Commentaire • 0
Sur la décision
| Référence : | TJ Marseille, réf. cab. 2, 18 déc. 2025, n° 25/02200 |
|---|---|
| Numéro(s) : | 25/02200 |
| Importance : | Inédit |
| Dispositif : | Autres mesures ordonnées en référé |
| Date de dernière mise à jour : | 29 décembre 2025 |
| Lire la décision sur le site de la juridiction |
Texte intégral
TRIBUNAL JUDICIAIRE DE MARSEILLE
ORDONNANCE DE REFERE
Référés Cabinet 2
ORDONNANCE DU : 18 Décembre 2025
Président : Monsieur BERTERO, Vice-président placé
Greffier : Madame DUFOURGNIAUD, Greffier
Débats en audience publique le : 12 Novembre 2025
N° RG 25/02200 – N° Portalis DBW3-W-B7J-6N3H
PARTIES :
DEMANDEUR
Monsieur [B] [Z]
demeurant [Adresse 1]
ayant pour mandataire la sociét CLE GESTION exerçant sous l’enseigne CL IMMOBILIER et dont le siège social est sis [Adresse 6]
pris en la personne de son représentant légal
représenté par Maître Florence RICHARD de la SELARL FLORENCE RICHARD AVOCAT, avocats au barreau de MARSEILLE
DEFENDERESSES
La Société CASH PARE-BRISE
dont le siège social est sis [Adresse 2]
représenté par son liquidateur Me [A] [P] – SAS LES MANDATAIRES – [Adresse 3]
non comparante
Madame [X] [Y], née le 02 Mars 1955 à [Localité 8]
demeurant [Adresse 4]
Madame [M] [C], née le 12 Avril 1985 à [Localité 8]
demeurant [Adresse 5]
( Aide Juridictionnelle en cours)
représentées par Me Youssouf-mdahoma ABOUBACAR, avocat au barreau de MARSEILLE
EXPOSE DES FAITS ET DE LA PROCEDURE
Par acte sous signature privée du 20 octobre 2020, monsieur [B] [Z] a donné à bail commercial à la société Cash Pare-Brise des locaux commerciaux sis à [Adresse 7], moyennant un loyer mensuel initial, révisable, de 1 300 euros, hors charges locatives et hors taxe.
Suivant acte sous signature privée en date du 20 octobre 2020, madame [X] [Y] se portait caution solidaire de la société Cash Pare-Brise pour les obligations résultant du bail lui ayant été consenti par monsieur [B] [Z].
Suivant acte sous seing privé en date du 20 octobre 2020, madame [M] [C] se portait caution solidaire de la société Cash Pare-Brise pour les obligations résultant du bail lui ayant été consenti par monsieur [B] [Z].
La société Cash Pare-Brise a quitté les locaux au cours du moins de juin 2022.
Par jugement du 24 juillet 2023, le tribunal de commerce de Marseille a ouvert une procédure de redressement judiciaire de la société Cash Pare-Brise et a désigné la société Les Mandataires en qualité de mandataire judiciaire.
Par jugement du 11 septembre 2023, le tribunal de commerce de Marseille a converti la procédure de redressement judiciaire en liquidation judiciaire.

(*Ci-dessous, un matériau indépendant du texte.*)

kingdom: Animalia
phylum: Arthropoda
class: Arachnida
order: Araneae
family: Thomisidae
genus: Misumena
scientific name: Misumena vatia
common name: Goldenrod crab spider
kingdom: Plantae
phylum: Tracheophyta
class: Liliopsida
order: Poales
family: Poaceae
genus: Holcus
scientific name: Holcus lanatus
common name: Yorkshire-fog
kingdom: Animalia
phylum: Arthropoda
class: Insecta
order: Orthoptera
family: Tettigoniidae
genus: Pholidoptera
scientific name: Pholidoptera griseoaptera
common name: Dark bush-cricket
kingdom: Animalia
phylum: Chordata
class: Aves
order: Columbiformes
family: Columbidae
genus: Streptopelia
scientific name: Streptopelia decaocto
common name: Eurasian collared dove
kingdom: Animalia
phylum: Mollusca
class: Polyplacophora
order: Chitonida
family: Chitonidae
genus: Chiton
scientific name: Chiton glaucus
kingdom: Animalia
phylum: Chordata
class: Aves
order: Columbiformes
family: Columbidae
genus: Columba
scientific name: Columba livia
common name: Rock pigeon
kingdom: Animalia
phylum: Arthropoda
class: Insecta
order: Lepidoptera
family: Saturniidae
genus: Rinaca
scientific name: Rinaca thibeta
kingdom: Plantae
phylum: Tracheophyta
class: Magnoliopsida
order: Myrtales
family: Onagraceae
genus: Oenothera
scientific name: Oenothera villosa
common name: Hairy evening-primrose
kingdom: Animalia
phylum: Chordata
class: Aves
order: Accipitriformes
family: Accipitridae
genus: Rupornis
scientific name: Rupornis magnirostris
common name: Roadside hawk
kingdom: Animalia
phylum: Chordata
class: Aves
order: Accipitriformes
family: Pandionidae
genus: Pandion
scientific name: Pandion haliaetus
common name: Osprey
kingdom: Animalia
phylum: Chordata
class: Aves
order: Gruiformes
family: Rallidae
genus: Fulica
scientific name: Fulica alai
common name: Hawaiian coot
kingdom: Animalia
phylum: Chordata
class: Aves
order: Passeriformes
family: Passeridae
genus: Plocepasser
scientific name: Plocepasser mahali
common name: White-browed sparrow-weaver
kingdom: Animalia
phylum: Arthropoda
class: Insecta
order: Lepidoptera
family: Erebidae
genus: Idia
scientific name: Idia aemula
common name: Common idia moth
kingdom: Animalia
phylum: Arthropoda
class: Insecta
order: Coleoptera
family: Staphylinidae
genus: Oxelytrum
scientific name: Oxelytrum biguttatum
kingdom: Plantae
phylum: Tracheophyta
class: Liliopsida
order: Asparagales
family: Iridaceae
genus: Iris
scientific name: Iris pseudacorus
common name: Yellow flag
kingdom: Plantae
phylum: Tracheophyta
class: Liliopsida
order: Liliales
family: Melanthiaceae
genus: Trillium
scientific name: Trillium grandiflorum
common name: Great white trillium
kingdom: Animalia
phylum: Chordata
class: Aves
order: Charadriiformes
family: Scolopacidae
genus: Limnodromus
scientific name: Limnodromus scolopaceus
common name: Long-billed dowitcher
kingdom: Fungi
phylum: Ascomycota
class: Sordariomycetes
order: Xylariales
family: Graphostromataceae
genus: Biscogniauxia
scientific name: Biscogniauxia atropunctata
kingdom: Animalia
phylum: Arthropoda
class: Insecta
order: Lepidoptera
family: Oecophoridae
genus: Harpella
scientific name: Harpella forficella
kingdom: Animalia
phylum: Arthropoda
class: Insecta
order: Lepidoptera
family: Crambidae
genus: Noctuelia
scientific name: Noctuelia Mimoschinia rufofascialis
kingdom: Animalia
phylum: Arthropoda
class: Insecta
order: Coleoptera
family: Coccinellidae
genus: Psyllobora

Par acte de commissaire de justice du 19 mars 2025, monsieur [B] [Z] a fait délivrer une sommation de payer à la société Cash Pare-Brise, représentée par son mandataire liquidateur, pour une somme de 3 990,15 euros au titre d’une part de l’arriéré de loyers et de charges et d’autre part du coût de l’acte.
Suivant exploits du 27 mars 2025 et du 1er avril 2025, monsieur [B] [Z] a fait dénoncer la sommation de payer à madame [M] [E] et à madame [X], [N] [Y].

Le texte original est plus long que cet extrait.